Rogue:
Art of a Garden

by Rick Eckersley.
Photography by Will Salter.
Designed with Michael Bojkowski.
Out of print. First published in 2021.

Format
Hardcover, 268pp 370mm x 275mm
ISBN
9780648435518

Musk Cottage garden is maverick designer Rick Eckersley’s own private garden. It is the culmination of decades of experimentation in Australian landscape gardening and an emphatic expression of the loose, almost painterly approach to landscape design that Eckersley is renowned for.

Rogue: Art of a Garden documents and explores this remarkable Australian landscape and the sensibility that produced it. Much like the garden itself, it is far from orthodox. While evocative photography by Will Salter takes the reader on a journey through the garden’s plantings, textures, spaces and cycles, the book foregoes the typical series of accompanying explanatory essays. Instead, a selection of artworks by Australian artists, created in response to the garden, form richly subjective layers of interpretation.

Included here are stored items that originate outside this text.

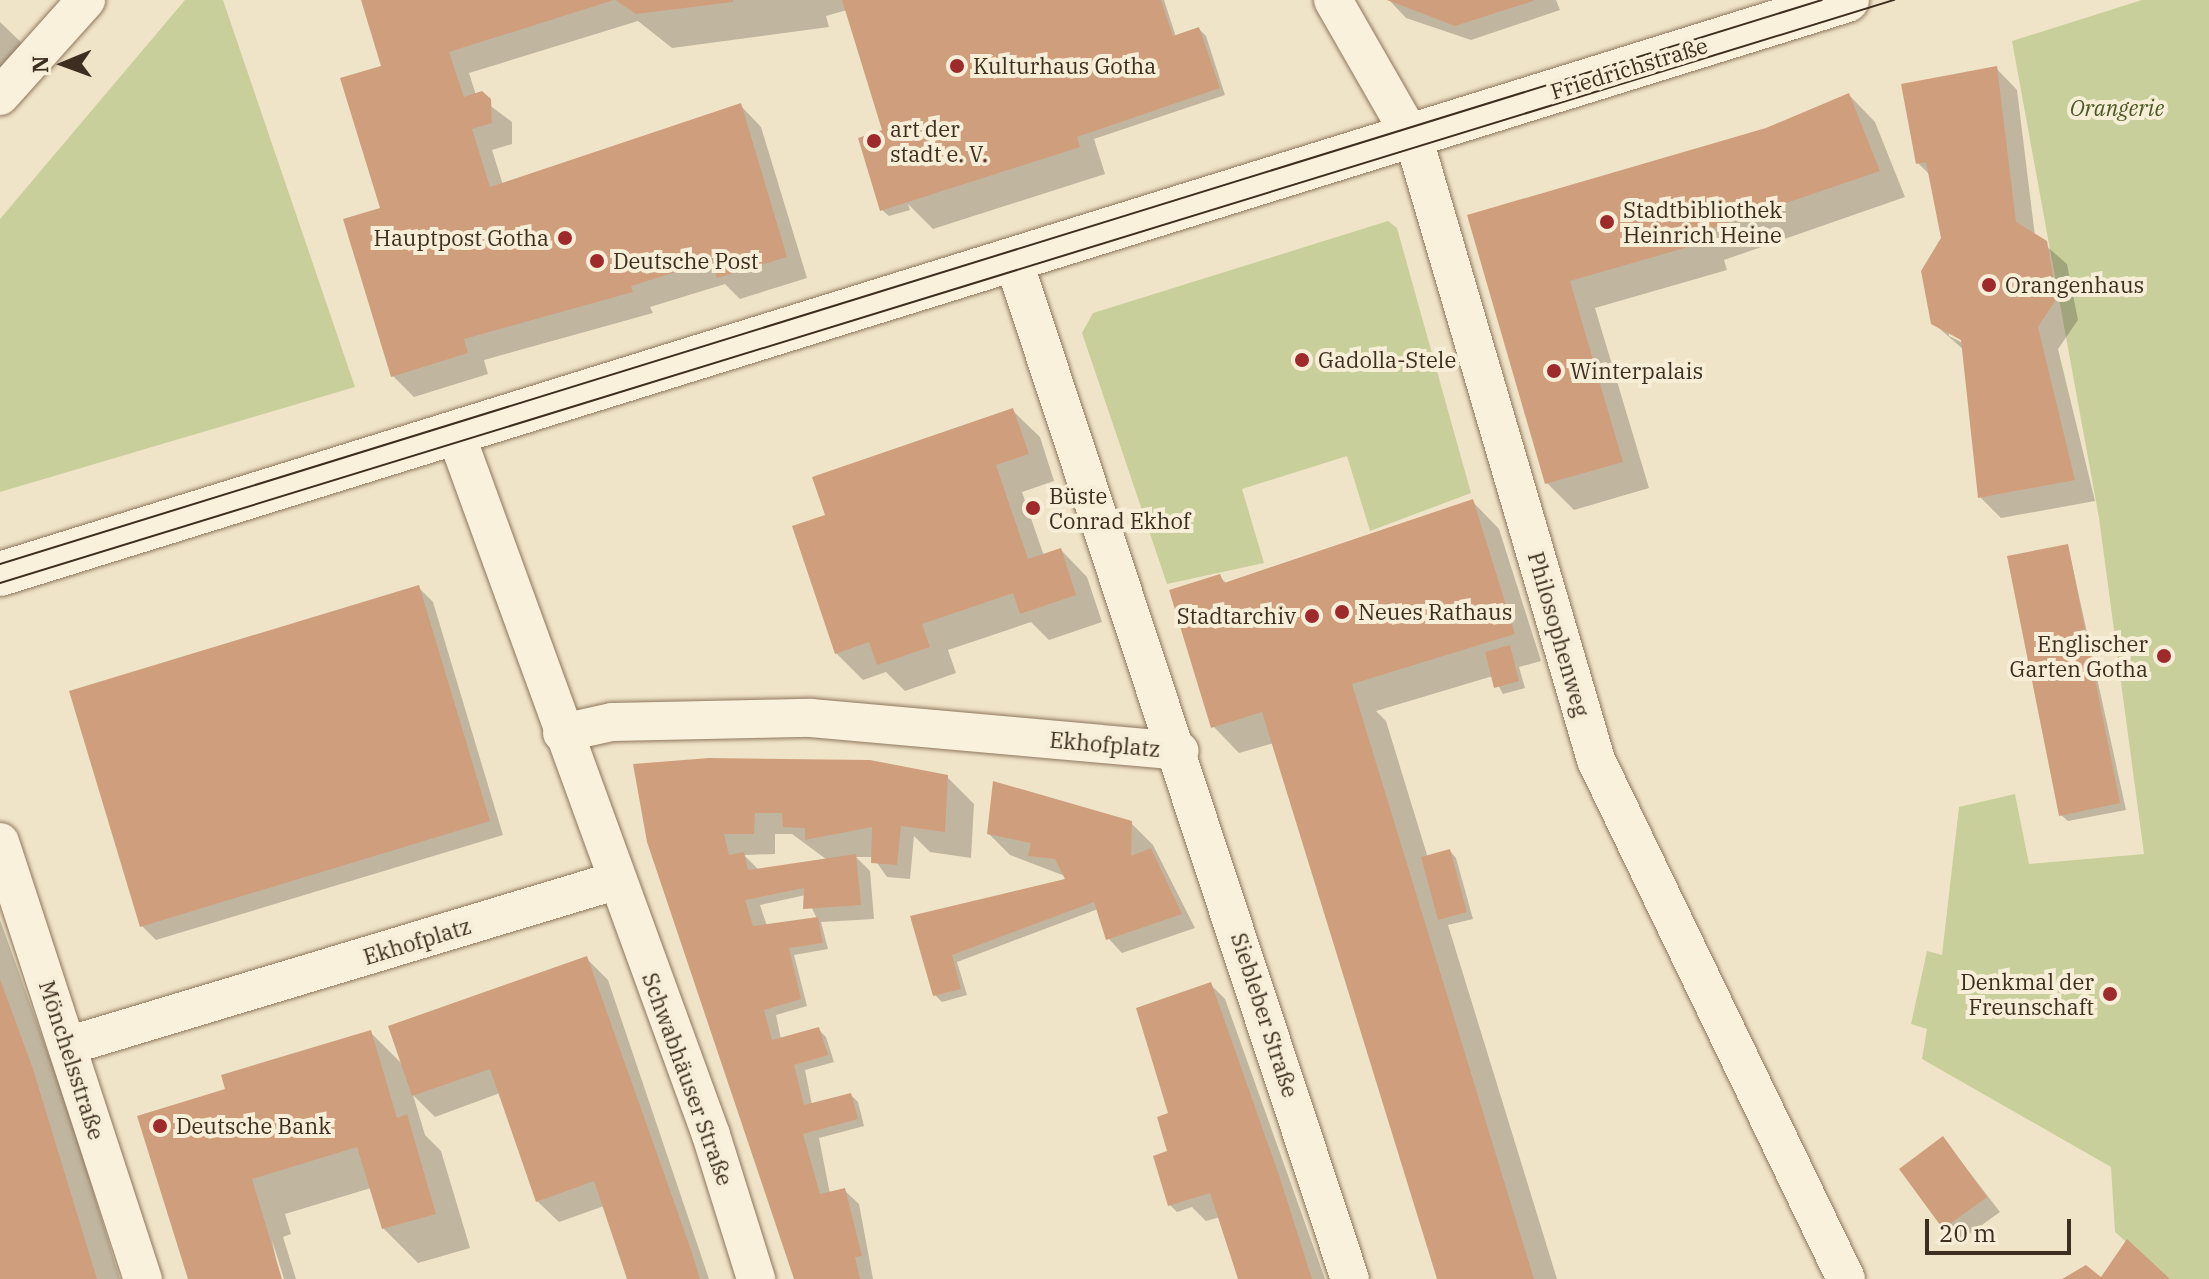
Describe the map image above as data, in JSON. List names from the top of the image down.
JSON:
{
  "streets": {
    "main road": ["Friedrichstraße"],
    "street": [
      "Philosophenweg",
      "Ekhofplatz",
      "Siebleber Straße",
      "Mönchelsstraße",
      "Schwabhäuser Straße"
    ]
  },
  "crossings": [
    ["Friedrichstraße", "Philosophenweg"],
    ["Ekhofplatz", "Siebleber Straße"],
    ["Ekhofplatz", "Mönchelsstraße"],
    ["Ekhofplatz", "Schwabhäuser Straße"]
  ],
  "parks": ["Orangerie"],
  "places": [
    "Kulturhaus Gotha",
    "art der stadt e. V.",
    "Stadtbibliothek Heinrich Heine",
    "Hauptpost Gotha",
    "Deutsche Post",
    "Orangenhaus",
    "Gadolla-Stele",
    "Winterpalais",
    "Büste Conrad Ekhof",
    "Neues Rathaus",
    "Stadtarchiv",
    "Englischer Garten Gotha",
    "Denkmal der Freunschaft",
    "Deutsche Bank"
  ],
  "scale_bar": "20 m",
  "north": "left"
}
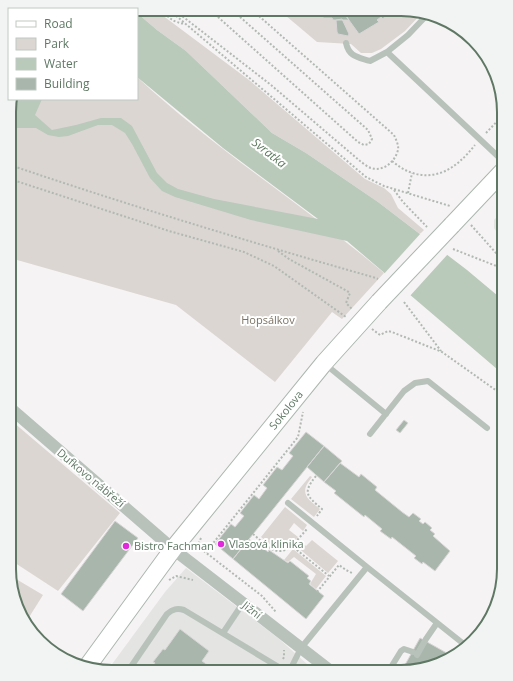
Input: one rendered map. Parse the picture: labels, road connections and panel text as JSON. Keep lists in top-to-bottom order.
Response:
{
  "streets": {
    "street": ["Sokolova", "Dufkovo nábřeží", "Jižní"]
  },
  "crossings": [
    ["Sokolova", "Dufkovo nábřeží"],
    ["Sokolova", "Jižní"],
    ["Dufkovo nábřeží", "Jižní"]
  ],
  "water": ["Svratka"],
  "parks": ["Hopsálkov"],
  "places": ["Vlasová klinika", "Bistro Fachman"],
  "legend": [
    "Road",
    "Park",
    "Water",
    "Building"
  ]
}
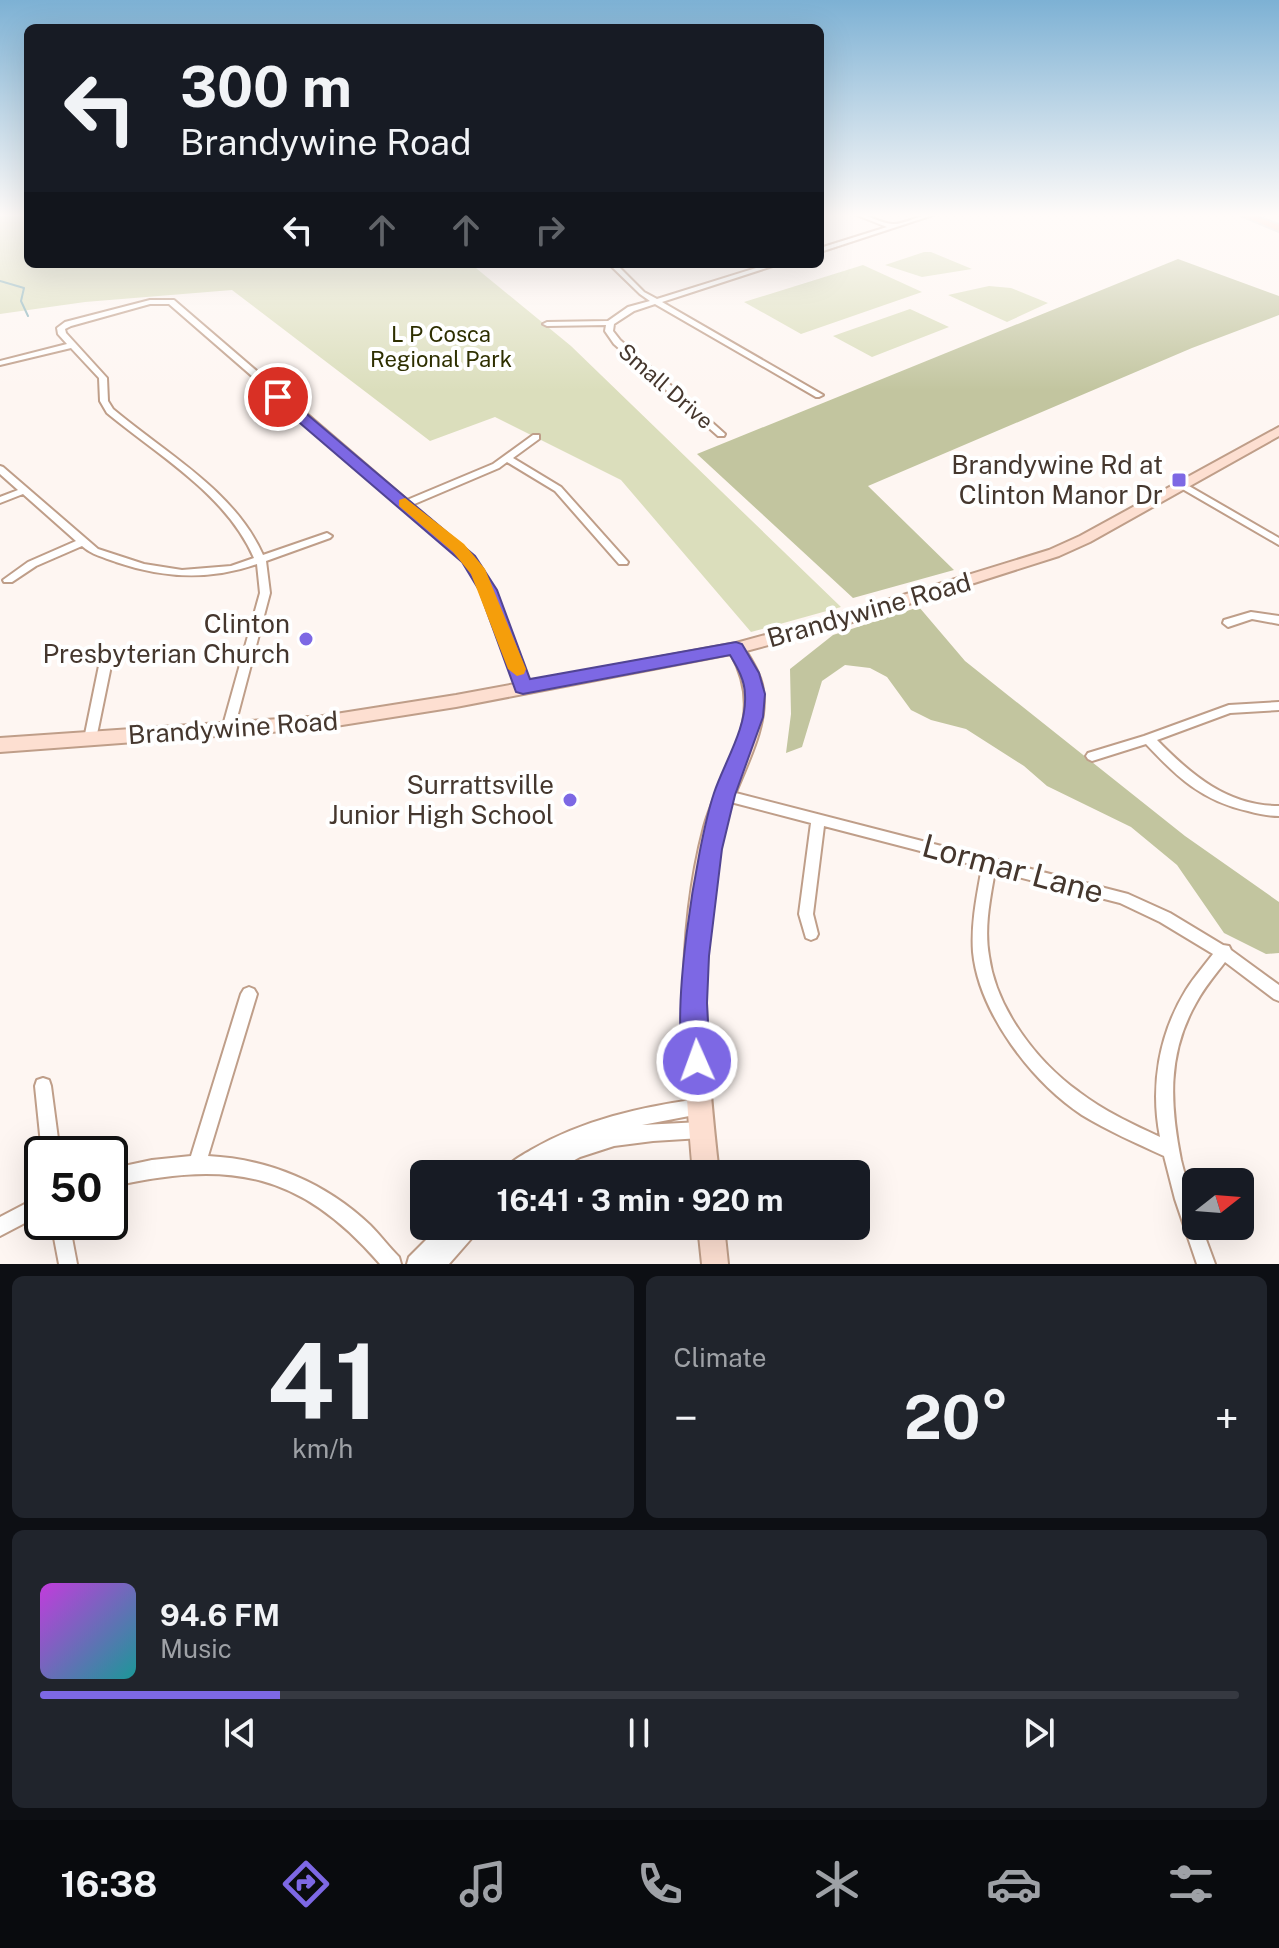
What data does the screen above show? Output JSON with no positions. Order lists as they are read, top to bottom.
{
  "streets": {
    "main road": ["Brandywine Road"],
    "street": ["Small Drive", "Lormar Lane"]
  },
  "parks": ["L P Cosca Regional Park"],
  "places": {
    "transit": ["Brandywine Rd at Clinton Manor Dr"],
    "other": ["Clinton Presbyterian Church", "Surrattsville Junior High School"]
  },
  "north": "right",
  "page": {
    "turn": ["300 m", "Brandywine Road"],
    "limit": "50",
    "trip": "16:41 · 3 min · 920 m",
    "tile": [
      ["41", "km/h"],
      "Climate"
    ],
    "heat": ["−", "20°", "+"],
    "song": ["94.6 FM", "Music"],
    "tabs": "16:38"
  }
}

Short reflections by Eckersley of his work on the garden, and his learnings from a lifetime spent working within the Australian landscape, round out a publication that strives to capture the spirit of a landscape that has transcended the dogma and conventions of Australian gardening, to become an immersive, total work of art.


About the author

Rick Eckersley is lauded as one of Australian garden design’s trailblazers. Throughout his 30-year career, Eckersley has designed and overseen the creation of thousands of gardens. He spent many years as the voice of 3AW’s Smart Gardening and has published two books on landscape design.


Recognition

“[Rogue: Art of a Garden] emphasises what Eckersley calls 'the sensory' ... the book serves to evoke a mood. It includes not just images of the Musk Cottage garden and the plants it contained but works by a string of artists inspired by the place.”
—Megan Backhouse, The Age

“[Rogue will] take you on a journey through the landscape, as each piece beautifully captures the textures and layers found within the Musk Cottage garden.”